When something takes hold of the collective imagination of an entire generation of people in the way the idea of Tibet has, the myths and misconceptions heavily outnumber the facts. French is faced with the unenviable task of busting a huge corpus of myths. The most significant among them is this: the history of Tibet began with the advent of Buddhism. On the contrary, as French shows, the coming of Buddhism around the late 7th century marked the end of Tibet’s days of martial glory. A dominant central Asian military power with effective control over the trade routes of the region was gradually reduced to a kingdom preoccupied with the “squabbling within the royal family and between the royals and the powerful monasteries.”

The past and the present run parallely in this book. French threads the history of the forbidden land with the account of his journeys in China and the Tibetan Autonomous Region in 1999-2000. If the historical details unveil a military power that was Tibet, the present is a series of images and interviews which lay bare the truth behind the comment of Ngawang Namdrub, an intermediary between the Tibetan nomad community and the Chinese authorities, “Mao Zedong’s legacy was misery.”

Mao’s Great Leap Forward sent Tibet, and indeed large parts of rural China, back to the middle ages. The great famine of the late Fifties and the early Sixties put a few more nails in the coffin. From Peng Dehuai, former defence minister of China from a truly peasant background, to Nyima, the nun, to Wangdu and his father, Dawa Tsering, everyone was made to pay the price of dissent in a totalitarian regime. The dalai lama escaped to India in 1959 and formed the Tibetan government in exile which he runs to this day from Dharamsala.

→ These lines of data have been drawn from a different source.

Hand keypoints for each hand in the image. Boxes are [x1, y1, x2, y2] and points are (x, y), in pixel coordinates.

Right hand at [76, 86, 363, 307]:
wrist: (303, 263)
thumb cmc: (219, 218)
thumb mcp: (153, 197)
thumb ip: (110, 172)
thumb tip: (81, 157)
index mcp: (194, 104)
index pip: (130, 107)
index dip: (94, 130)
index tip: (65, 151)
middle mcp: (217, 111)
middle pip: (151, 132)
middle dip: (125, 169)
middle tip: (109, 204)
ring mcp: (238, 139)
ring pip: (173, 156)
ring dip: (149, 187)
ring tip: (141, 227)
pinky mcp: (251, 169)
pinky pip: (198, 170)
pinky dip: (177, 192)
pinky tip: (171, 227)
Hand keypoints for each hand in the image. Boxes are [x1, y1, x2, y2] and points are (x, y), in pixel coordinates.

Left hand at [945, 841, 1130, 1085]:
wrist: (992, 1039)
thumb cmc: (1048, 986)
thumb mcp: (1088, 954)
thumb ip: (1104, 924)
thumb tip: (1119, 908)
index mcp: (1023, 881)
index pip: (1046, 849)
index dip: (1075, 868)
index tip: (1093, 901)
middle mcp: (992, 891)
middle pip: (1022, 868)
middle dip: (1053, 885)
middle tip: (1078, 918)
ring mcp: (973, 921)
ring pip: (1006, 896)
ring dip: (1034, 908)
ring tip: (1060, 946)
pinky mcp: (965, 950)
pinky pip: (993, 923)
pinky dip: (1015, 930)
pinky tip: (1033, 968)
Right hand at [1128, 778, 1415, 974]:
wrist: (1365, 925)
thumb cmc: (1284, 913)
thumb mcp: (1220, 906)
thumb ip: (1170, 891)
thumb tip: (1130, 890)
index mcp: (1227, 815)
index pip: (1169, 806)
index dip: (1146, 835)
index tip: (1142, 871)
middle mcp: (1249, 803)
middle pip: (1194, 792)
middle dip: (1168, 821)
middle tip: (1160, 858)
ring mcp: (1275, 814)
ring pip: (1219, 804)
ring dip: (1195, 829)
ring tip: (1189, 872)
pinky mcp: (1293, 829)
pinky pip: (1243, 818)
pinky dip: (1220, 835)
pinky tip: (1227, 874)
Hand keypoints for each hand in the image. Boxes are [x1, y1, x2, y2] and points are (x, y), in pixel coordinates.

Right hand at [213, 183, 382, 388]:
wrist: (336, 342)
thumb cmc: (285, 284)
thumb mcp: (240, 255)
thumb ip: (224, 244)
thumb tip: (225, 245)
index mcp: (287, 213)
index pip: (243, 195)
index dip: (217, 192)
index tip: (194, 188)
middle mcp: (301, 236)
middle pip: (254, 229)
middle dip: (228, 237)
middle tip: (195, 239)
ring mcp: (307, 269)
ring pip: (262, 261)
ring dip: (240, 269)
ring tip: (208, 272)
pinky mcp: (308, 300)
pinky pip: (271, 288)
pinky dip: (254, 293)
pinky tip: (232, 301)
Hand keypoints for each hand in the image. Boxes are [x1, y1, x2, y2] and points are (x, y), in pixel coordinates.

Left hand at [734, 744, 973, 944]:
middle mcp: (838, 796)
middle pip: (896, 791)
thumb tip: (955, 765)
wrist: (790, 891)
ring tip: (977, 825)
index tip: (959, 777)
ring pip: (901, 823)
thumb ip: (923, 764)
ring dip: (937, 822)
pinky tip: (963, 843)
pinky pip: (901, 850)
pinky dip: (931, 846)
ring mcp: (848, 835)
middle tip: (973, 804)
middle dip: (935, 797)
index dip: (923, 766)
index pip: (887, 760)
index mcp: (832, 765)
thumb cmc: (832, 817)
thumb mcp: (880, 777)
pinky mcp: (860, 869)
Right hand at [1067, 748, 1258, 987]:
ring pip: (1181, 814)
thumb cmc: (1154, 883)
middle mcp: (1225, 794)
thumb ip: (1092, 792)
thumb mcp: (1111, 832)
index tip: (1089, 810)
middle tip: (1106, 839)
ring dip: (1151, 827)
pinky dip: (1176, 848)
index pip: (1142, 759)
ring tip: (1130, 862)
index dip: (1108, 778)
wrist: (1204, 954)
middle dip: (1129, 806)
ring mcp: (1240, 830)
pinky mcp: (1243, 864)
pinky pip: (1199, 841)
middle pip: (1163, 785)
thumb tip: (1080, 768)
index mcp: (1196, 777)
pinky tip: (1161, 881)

The biggest test of objectivity for any writer on Tibet comes when he writes on the dalai lama. French would get about six here on a scale of ten. On the one hand, he calls Martin Scorcesse’s Kundun “a beautifully crafted piece of Dalaidolatry” and criticizes the dalai lama’s failure to seize the opportunity to enter into direct negotiations with the Chinese when Deng Xiaoping offered him a post in Beijing in 1989. On the other hand, he takes great umbrage at Rupert Murdoch’s description of the dalai lama as “a very political old monk shuffling around in Gucci shoes” (“the dalai lama...would not know his Guccis from his Nikes, and his failing is that if anything he is insufficiently political.”); or at Larry King’s asking the lama what he thought about the human genome experiment (“the bodhisattva of compassion being forced by the exigencies of global politics and celebrity culture to compete for airtime with the passing flotsam of high-speed television.”)

The heroes of Tibet, Tibet are not its lamas, but the ordinary Tibetans like 49-year-old, shy Ngodup, who died in a halo of fire during a demonstration in New Delhi, shouting, “Po gyalo, po rangzen” (victory for Tibet, free Tibet).